- [WHAT IS NEEDED] Take the data below and extract the lines from the one with "thumb tip: (127, 135)" to the one with "ring dip: (144, 205)", inclusive, exactly as written.

(Collected data)
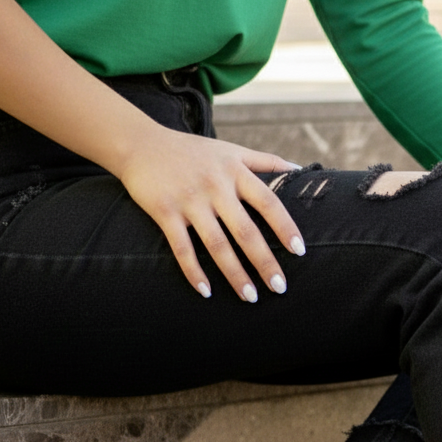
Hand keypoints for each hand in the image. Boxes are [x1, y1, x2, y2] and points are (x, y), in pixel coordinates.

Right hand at [116, 128, 303, 300]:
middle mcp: (215, 187)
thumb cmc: (193, 151)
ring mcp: (190, 201)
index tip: (299, 251)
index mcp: (235, 172)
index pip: (268, 202)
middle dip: (264, 262)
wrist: (142, 144)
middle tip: (280, 287)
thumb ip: (266, 160)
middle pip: (245, 230)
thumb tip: (299, 168)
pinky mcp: (165, 212)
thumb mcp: (231, 150)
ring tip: (250, 296)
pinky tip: (206, 292)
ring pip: (216, 245)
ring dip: (235, 274)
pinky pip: (182, 248)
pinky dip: (193, 271)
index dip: (285, 227)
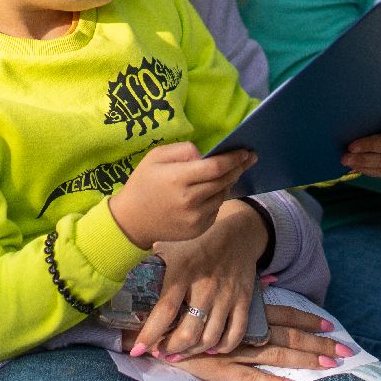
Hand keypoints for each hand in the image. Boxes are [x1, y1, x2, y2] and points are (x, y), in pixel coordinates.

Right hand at [109, 142, 254, 248]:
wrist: (131, 221)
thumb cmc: (143, 184)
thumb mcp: (156, 157)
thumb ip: (182, 151)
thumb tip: (207, 153)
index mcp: (178, 179)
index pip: (215, 167)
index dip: (233, 159)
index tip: (245, 151)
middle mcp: (189, 200)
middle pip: (224, 181)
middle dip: (238, 168)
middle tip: (249, 158)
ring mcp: (195, 218)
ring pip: (222, 195)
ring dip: (228, 182)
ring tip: (229, 172)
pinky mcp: (198, 229)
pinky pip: (216, 209)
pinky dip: (218, 198)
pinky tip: (212, 191)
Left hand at [131, 200, 269, 356]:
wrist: (239, 234)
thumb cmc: (198, 243)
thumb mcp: (171, 246)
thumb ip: (150, 260)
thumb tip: (119, 266)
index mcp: (184, 272)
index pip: (165, 310)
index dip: (150, 334)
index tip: (137, 351)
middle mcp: (205, 287)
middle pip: (188, 332)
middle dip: (171, 349)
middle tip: (161, 353)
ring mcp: (226, 296)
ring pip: (210, 338)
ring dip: (192, 352)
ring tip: (180, 354)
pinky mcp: (244, 301)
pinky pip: (235, 334)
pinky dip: (222, 347)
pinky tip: (210, 348)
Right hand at [158, 305, 352, 380]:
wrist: (154, 321)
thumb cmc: (190, 304)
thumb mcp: (220, 290)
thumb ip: (248, 287)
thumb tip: (272, 277)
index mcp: (249, 311)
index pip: (287, 315)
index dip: (309, 321)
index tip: (332, 326)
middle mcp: (247, 329)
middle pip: (290, 337)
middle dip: (319, 344)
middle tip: (345, 352)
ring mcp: (235, 349)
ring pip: (278, 355)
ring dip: (305, 361)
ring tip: (329, 367)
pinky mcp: (220, 367)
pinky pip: (250, 376)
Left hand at [342, 109, 380, 177]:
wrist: (368, 125)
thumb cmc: (372, 109)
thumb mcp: (376, 104)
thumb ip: (374, 105)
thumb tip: (356, 103)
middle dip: (372, 146)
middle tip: (351, 146)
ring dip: (366, 160)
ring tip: (346, 159)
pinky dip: (370, 170)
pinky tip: (355, 166)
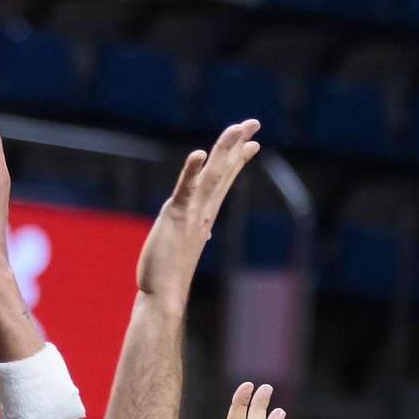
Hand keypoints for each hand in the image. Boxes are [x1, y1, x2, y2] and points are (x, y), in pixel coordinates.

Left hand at [136, 121, 259, 313]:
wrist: (164, 295)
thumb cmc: (170, 273)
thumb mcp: (187, 244)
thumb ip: (196, 232)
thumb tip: (206, 232)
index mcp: (206, 213)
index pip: (225, 180)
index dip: (238, 159)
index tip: (254, 143)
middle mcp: (203, 209)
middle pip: (224, 170)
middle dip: (238, 144)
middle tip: (253, 122)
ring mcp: (192, 211)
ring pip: (212, 174)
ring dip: (224, 150)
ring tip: (237, 128)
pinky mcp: (176, 215)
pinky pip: (186, 189)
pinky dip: (192, 171)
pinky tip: (199, 154)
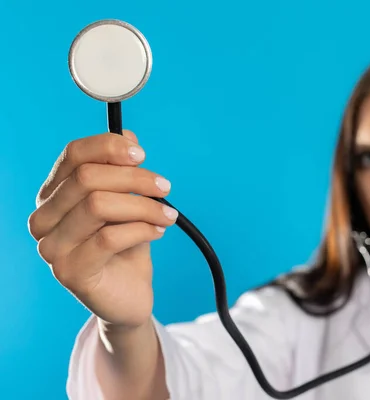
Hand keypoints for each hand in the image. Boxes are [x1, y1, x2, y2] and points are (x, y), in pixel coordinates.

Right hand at [28, 130, 176, 327]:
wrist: (128, 295)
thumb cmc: (126, 246)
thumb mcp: (128, 202)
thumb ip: (123, 171)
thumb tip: (127, 135)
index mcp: (54, 195)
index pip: (73, 155)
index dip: (108, 147)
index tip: (142, 154)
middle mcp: (44, 219)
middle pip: (87, 178)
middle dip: (135, 178)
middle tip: (165, 187)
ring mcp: (51, 247)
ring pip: (99, 205)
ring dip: (144, 205)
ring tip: (168, 214)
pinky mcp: (69, 272)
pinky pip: (109, 237)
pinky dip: (142, 229)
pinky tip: (158, 232)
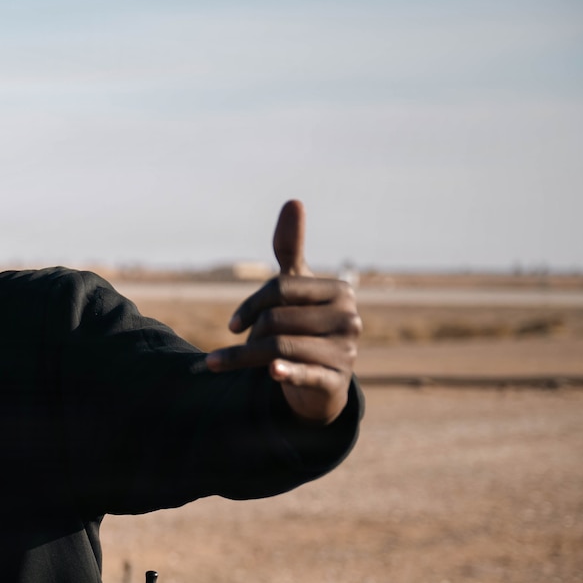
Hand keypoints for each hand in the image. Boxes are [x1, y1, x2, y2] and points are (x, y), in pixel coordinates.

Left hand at [206, 199, 359, 423]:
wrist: (320, 380)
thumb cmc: (304, 324)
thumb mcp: (296, 287)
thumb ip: (291, 248)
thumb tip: (294, 201)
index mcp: (339, 291)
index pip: (280, 288)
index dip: (250, 306)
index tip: (233, 326)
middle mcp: (349, 319)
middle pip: (276, 320)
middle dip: (252, 335)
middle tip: (249, 346)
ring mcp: (346, 351)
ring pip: (278, 347)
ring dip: (246, 357)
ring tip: (234, 362)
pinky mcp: (335, 380)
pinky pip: (304, 373)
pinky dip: (285, 374)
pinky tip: (272, 374)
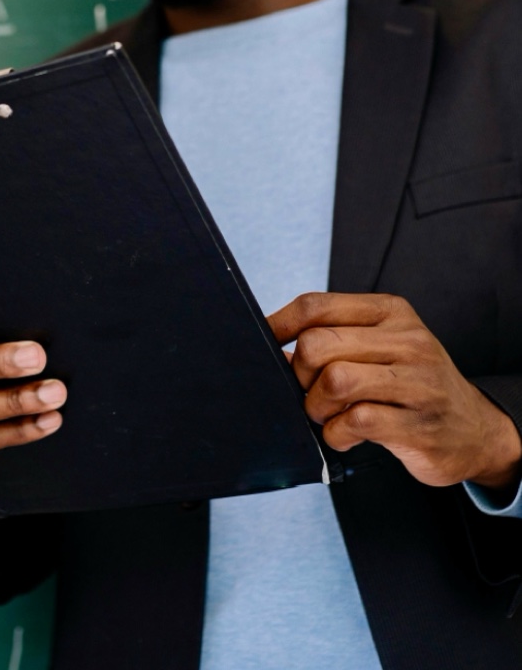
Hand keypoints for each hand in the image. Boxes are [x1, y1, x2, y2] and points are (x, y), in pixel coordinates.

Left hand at [268, 293, 521, 489]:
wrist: (474, 429)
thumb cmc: (410, 384)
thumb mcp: (381, 346)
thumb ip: (333, 337)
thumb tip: (268, 344)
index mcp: (390, 313)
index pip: (315, 305)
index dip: (277, 325)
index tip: (265, 344)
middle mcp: (408, 341)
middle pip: (316, 345)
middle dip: (298, 374)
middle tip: (309, 392)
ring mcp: (417, 382)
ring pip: (334, 381)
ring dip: (315, 406)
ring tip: (327, 414)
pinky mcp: (418, 424)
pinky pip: (353, 422)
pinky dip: (335, 434)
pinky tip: (344, 434)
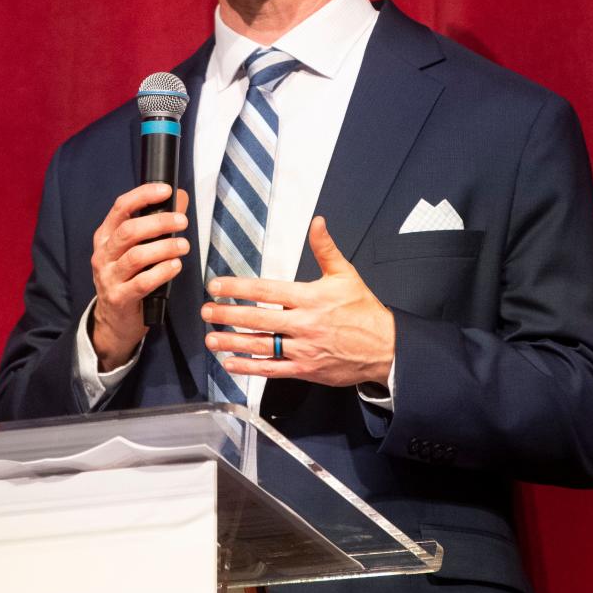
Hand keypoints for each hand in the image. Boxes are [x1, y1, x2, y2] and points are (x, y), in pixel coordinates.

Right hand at [91, 184, 189, 370]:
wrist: (113, 321)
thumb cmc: (128, 278)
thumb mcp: (136, 249)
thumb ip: (155, 225)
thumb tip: (180, 198)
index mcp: (106, 236)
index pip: (120, 207)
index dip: (143, 195)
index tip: (166, 190)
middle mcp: (103, 254)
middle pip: (129, 231)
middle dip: (159, 223)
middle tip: (182, 222)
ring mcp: (108, 277)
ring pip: (136, 256)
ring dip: (164, 248)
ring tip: (184, 246)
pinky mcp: (118, 298)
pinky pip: (141, 282)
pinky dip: (162, 272)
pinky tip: (175, 266)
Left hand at [201, 216, 394, 387]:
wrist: (385, 348)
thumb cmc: (363, 310)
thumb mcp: (345, 274)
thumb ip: (325, 248)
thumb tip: (317, 222)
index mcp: (309, 298)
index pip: (265, 291)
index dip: (238, 289)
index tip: (216, 286)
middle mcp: (303, 324)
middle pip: (257, 319)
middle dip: (228, 315)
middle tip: (206, 312)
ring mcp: (303, 350)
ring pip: (260, 346)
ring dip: (233, 342)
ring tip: (211, 338)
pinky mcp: (305, 370)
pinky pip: (272, 370)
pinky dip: (249, 368)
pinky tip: (231, 363)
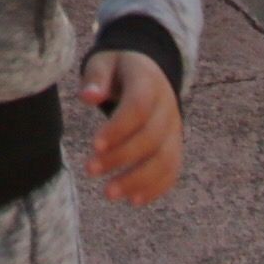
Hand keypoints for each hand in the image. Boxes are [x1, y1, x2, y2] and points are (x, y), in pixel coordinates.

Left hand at [79, 51, 183, 205]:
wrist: (149, 70)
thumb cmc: (119, 69)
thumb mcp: (105, 62)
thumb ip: (96, 77)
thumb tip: (88, 96)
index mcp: (148, 82)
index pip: (138, 107)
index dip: (118, 128)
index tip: (94, 145)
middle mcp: (167, 107)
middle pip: (151, 138)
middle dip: (121, 158)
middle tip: (90, 170)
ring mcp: (175, 128)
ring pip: (166, 159)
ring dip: (139, 180)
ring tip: (109, 193)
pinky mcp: (175, 146)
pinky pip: (172, 170)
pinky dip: (156, 188)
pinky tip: (133, 200)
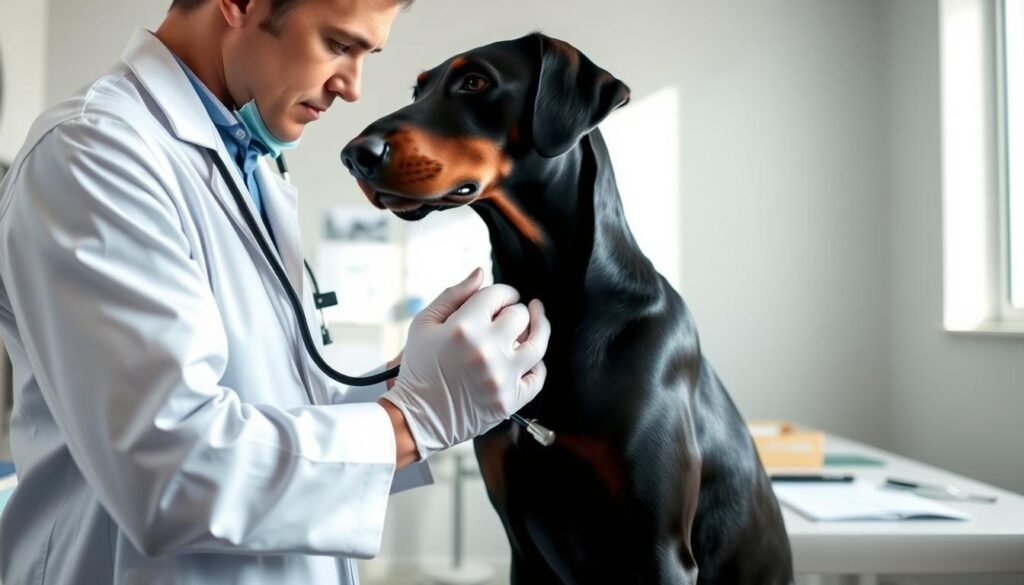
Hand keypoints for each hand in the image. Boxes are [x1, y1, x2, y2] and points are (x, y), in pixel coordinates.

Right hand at [381, 268, 549, 459]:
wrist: (417, 417)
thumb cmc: (419, 369)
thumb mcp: (424, 324)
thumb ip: (453, 294)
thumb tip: (481, 273)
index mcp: (463, 328)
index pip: (498, 294)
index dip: (503, 292)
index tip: (502, 297)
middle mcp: (486, 351)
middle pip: (520, 315)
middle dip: (514, 311)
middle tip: (508, 315)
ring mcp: (501, 377)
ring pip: (537, 343)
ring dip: (538, 328)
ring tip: (537, 321)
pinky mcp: (509, 400)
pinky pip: (537, 377)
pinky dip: (536, 365)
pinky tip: (529, 356)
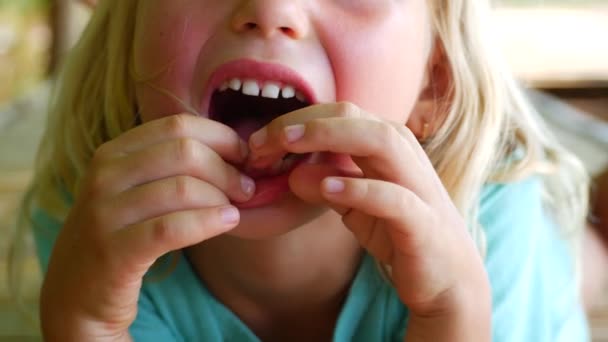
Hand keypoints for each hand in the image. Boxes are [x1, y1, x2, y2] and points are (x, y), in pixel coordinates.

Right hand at [40, 114, 254, 340]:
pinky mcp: (114, 251)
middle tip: (247, 189)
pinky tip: (229, 222)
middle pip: (185, 152)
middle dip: (227, 169)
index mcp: (113, 153)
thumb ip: (173, 167)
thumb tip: (236, 150)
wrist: (78, 294)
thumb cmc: (123, 236)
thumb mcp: (136, 191)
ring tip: (235, 209)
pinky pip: (173, 228)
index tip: (244, 157)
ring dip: (222, 198)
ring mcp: (105, 213)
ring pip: (183, 188)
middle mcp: (104, 176)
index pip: (177, 125)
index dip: (220, 137)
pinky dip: (208, 222)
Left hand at [249, 103, 490, 336]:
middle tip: (260, 141)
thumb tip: (290, 174)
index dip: (293, 122)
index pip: (336, 114)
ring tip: (287, 146)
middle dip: (302, 122)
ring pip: (378, 140)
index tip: (256, 144)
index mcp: (384, 143)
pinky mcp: (422, 219)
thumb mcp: (352, 206)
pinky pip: (392, 196)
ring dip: (329, 137)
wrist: (446, 276)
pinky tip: (327, 187)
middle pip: (351, 115)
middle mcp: (403, 152)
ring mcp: (416, 182)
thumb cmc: (397, 231)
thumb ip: (324, 186)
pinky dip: (359, 188)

- [WRITTEN ANSWER]
thumb tip: (127, 135)
index mcp: (54, 195)
index pip: (73, 155)
index dip: (108, 147)
index tip: (142, 154)
middle mcp: (44, 219)
middle pip: (87, 178)
middle dip: (135, 178)
middle tip: (165, 187)
ring mcp: (51, 247)
ring pip: (99, 205)
ring dip: (144, 205)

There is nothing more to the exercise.